#### [BRIEF]
Copy every line of the rows below word for word, and leave the pictures out.

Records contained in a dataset
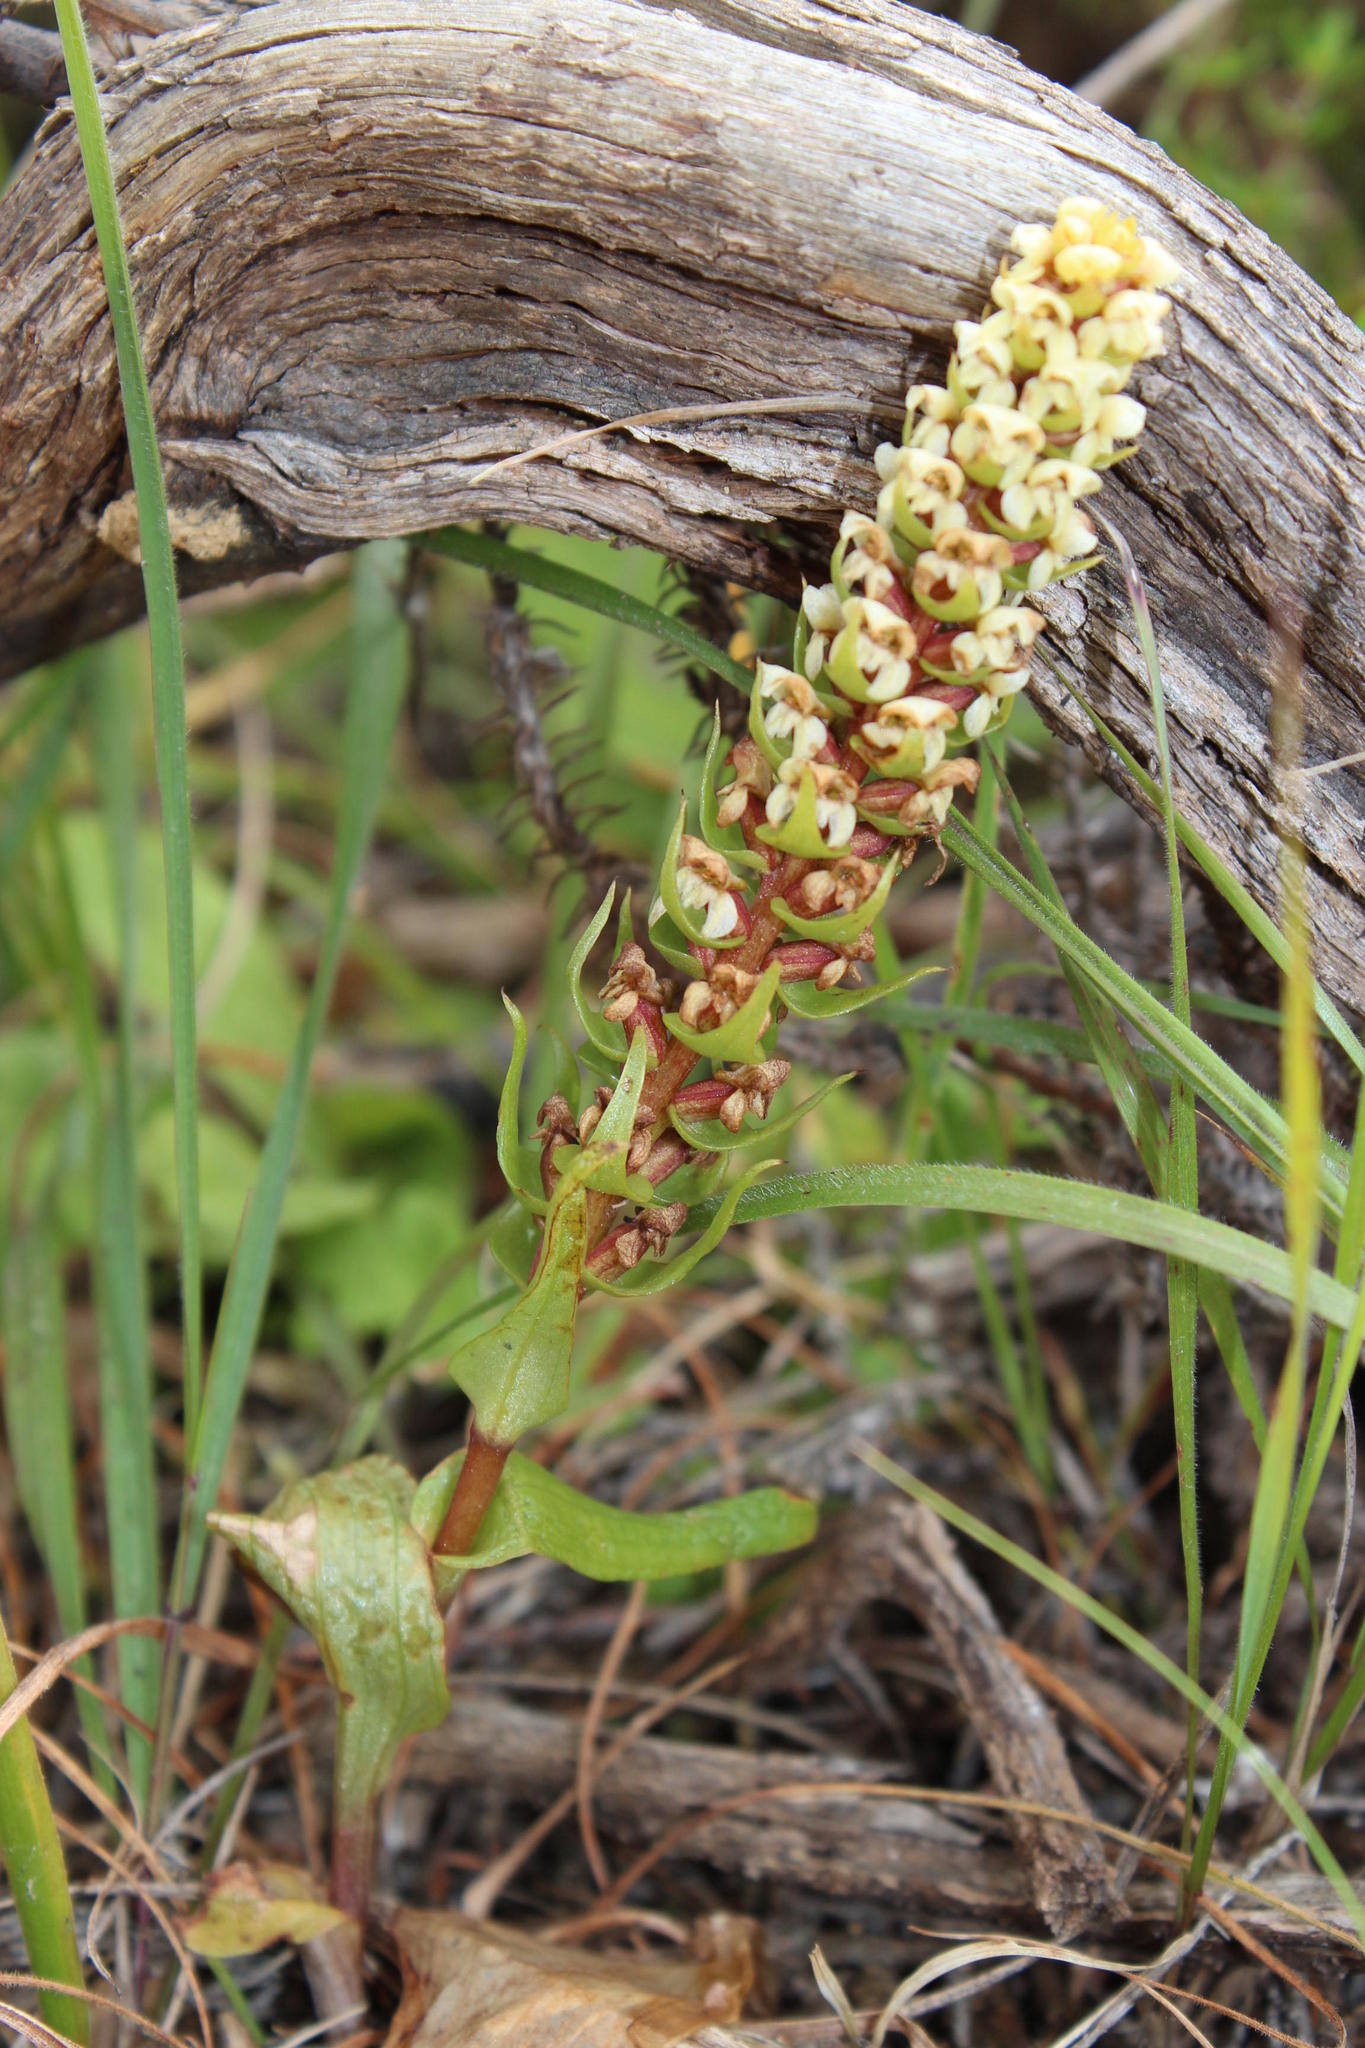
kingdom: Plantae
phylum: Tracheophyta
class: Liliopsida
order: Asparagales
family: Orchidaceae
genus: Satyrium
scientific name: Satyrium bicallosum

#### [RESULT FOR THIS TASK]
kingdom: Plantae
phylum: Tracheophyta
class: Liliopsida
order: Asparagales
family: Orchidaceae
genus: Satyrium
scientific name: Satyrium bicallosum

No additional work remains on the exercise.